If a borrower is graduating and entering repayment on their Federal Perkins loan, or if one has already entered repayment, a Consolidation Loan can attempt to ease the burden of loan payments. Loan consolidation provides benefits such as low fixed interest rates, a longer repayment period, and a single monthly payment to one lender. However, depending upon the borrower’s specific circumstances, a consolidation loan may or may not be right for them.

For information regarding consolidation of loans, visit: https://loanconsolidation.ed.gov/AppEntry/apply-online/appindex.jsp

Private Loans

Private student loans (also known as alternative loans) are non-federal loans, made by  a lender such as a bank, credit union or state agency.  Federal student loans include many benefits (such as fixed rates and income repayment plans) not typically offered with private loans.  In contrast, private loans are generally more expensive than Federal student loans.  Private loans may be obtained in addition to the Federal student loans.  A student should NEVER consider borrowing from private loan program until they have exhausted all their Federal Loan options first.

Dependent Undergraduate students applying for private loan financing with a parental cosigner are advised to first investigate the options offered by the Federal PLUS program before applying for an private loan. A detailed comparison between the PLUS and Private loan programs can be viewed here - Direct Loan Comparison Worksheet.

PRIVATE EDUCATION LOAN APPLICANT SELF-CERTICATION FORM AND FAU COST OF ATTENDANCE.

Due the enactment of new regulations (Title X - Private Student Loan Transparency and Improvement Act of 2008), a student applying for a private educational loan is required to complete the Private Education Loan Applicant Self-Certification Form. This form must be submitted directly to the lender. To complete this form, information regarding FAU cost of attendance must be provided. Information regarding the total cost of attendance at FAU can be found here.

SOME FACTORS TO BE CONSIDERED WHEN COMPARING PRIVATE LOAN PRODUCTS
  • Focus on the APR.
  • Have an idea of what rate you will qualify for BEFORE you apply.
  • Ask about interest capitalization
  • Ask about borrower benefits
  • Compare rates from different lenders

REMEMBER TO ONLY BORROW WHAT YOU NEED!

Short Term Advance

Click here to review the Terms and Conditions.

A University monetary advance available to degree-seeking students enrolled at least half-time at FAU for assistance with purchasing textbooks, emergency funds relating to educational expenses and unanticipated living expenses until the disbursement of financial aid.
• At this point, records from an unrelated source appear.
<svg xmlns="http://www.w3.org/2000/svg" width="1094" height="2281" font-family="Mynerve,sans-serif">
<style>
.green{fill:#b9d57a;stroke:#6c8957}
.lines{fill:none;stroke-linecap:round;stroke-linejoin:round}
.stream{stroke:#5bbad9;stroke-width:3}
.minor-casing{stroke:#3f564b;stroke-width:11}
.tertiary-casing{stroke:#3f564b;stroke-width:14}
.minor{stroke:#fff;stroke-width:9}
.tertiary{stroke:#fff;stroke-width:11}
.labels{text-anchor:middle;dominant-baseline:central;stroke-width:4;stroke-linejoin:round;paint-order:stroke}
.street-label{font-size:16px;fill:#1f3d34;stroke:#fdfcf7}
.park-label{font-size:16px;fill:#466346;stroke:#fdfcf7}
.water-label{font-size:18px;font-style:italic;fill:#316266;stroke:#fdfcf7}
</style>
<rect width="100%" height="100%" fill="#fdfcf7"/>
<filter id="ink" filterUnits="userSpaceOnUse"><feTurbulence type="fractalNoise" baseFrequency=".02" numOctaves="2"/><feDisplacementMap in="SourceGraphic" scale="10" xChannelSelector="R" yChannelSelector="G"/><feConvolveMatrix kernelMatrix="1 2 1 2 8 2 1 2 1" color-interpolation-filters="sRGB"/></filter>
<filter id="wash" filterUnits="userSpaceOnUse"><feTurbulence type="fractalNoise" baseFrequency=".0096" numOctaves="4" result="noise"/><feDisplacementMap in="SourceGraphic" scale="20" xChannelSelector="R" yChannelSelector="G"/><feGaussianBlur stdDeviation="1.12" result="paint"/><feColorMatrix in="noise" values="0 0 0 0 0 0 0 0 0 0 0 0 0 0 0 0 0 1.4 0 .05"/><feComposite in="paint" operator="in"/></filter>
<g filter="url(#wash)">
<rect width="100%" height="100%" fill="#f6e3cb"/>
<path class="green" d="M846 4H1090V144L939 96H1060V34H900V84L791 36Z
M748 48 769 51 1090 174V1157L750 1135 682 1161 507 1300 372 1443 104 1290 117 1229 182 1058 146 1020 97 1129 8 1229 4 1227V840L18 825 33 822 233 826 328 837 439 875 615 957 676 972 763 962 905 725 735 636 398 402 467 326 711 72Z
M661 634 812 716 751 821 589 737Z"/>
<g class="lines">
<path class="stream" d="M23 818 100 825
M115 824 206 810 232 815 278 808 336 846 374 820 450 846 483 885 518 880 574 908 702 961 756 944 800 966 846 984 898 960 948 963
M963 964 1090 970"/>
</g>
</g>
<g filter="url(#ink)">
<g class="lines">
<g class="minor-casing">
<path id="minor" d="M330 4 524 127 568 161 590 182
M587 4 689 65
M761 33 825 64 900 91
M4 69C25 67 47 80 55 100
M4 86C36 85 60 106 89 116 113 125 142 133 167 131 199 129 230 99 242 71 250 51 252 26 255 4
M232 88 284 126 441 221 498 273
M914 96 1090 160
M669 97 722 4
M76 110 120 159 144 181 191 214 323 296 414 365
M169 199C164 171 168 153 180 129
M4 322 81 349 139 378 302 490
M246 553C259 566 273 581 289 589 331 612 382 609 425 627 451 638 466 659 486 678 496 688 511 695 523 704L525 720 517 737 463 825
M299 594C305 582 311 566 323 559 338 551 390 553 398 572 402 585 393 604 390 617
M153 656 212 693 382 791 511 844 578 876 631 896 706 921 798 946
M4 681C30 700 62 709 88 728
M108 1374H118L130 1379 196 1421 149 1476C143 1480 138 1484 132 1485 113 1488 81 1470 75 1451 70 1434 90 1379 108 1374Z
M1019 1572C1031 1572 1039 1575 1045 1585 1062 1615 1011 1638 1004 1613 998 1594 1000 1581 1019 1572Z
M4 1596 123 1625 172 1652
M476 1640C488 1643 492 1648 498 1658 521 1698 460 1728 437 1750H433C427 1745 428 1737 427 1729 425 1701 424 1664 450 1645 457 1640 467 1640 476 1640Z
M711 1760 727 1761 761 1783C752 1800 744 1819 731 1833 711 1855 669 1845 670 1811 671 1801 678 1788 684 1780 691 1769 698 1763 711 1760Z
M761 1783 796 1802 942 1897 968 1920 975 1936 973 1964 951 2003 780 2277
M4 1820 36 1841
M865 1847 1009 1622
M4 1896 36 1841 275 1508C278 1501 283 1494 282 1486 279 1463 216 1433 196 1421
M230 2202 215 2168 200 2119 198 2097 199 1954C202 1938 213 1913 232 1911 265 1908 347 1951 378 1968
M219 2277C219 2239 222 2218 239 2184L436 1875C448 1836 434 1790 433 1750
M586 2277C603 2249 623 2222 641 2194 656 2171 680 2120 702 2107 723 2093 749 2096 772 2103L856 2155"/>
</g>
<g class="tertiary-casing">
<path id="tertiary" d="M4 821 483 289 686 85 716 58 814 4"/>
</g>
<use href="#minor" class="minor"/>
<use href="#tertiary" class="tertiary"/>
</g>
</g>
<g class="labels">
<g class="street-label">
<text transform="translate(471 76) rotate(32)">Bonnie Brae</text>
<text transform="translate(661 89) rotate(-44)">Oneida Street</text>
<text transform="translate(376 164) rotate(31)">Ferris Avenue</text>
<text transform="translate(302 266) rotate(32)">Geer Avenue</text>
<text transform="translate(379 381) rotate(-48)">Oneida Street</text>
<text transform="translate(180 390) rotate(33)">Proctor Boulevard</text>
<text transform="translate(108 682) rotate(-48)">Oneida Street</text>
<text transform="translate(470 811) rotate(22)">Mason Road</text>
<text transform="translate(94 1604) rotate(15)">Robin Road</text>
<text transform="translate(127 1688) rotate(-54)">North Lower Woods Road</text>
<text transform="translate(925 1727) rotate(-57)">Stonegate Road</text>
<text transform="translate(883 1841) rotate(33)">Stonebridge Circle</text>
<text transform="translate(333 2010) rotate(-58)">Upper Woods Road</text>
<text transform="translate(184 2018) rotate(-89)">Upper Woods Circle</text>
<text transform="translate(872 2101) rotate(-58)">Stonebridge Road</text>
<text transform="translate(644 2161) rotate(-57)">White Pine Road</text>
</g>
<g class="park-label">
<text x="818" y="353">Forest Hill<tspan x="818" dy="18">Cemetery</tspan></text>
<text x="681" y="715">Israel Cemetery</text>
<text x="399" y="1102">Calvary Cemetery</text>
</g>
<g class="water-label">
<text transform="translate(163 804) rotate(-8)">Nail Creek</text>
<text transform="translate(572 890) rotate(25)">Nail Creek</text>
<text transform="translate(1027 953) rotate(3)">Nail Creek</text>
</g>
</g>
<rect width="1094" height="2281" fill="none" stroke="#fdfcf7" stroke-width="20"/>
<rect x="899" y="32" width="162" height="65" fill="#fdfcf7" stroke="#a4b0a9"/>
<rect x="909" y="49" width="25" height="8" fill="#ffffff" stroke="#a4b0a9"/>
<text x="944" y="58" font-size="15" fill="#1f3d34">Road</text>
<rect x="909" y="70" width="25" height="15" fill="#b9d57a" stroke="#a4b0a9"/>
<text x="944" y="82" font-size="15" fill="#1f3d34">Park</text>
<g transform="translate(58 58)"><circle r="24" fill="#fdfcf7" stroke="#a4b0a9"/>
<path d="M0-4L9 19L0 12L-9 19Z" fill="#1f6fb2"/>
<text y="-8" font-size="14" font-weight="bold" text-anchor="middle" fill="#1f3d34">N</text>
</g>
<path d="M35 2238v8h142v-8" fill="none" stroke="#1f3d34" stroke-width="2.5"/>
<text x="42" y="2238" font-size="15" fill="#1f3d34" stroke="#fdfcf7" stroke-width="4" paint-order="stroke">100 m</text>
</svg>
Keep in mind that the Short Term Advance is NOT a source to assist with paying your tuition and other related fees.

Maximum loan amount is $750 with a non-refundable processing of $7.50 assessed. Students must meet additional eligibility criteria.

To access the online Short Term Advance Application:

  1. Log on to MyFAU
  2. Click on the "Money Matters!" tab
  3. Click on the "Short Term Advance Application" link

To determine if your Short Term Advance has been received/approved:

  1. Log on to MyFAU
  2. Click on the "Money Matters!" tab
  3. Click on the "View My Financial Aid Information" link
  4. Click on the "Short Term Advance Status" link (For Informational Purposes ONLY)

NOTE:  Remember the first disbursement of the Short Term Advance will occur approximately at least three (3) BUSINESS days before the start of each semester, if the student meets all eligibility criteria (date is subject to change without notice).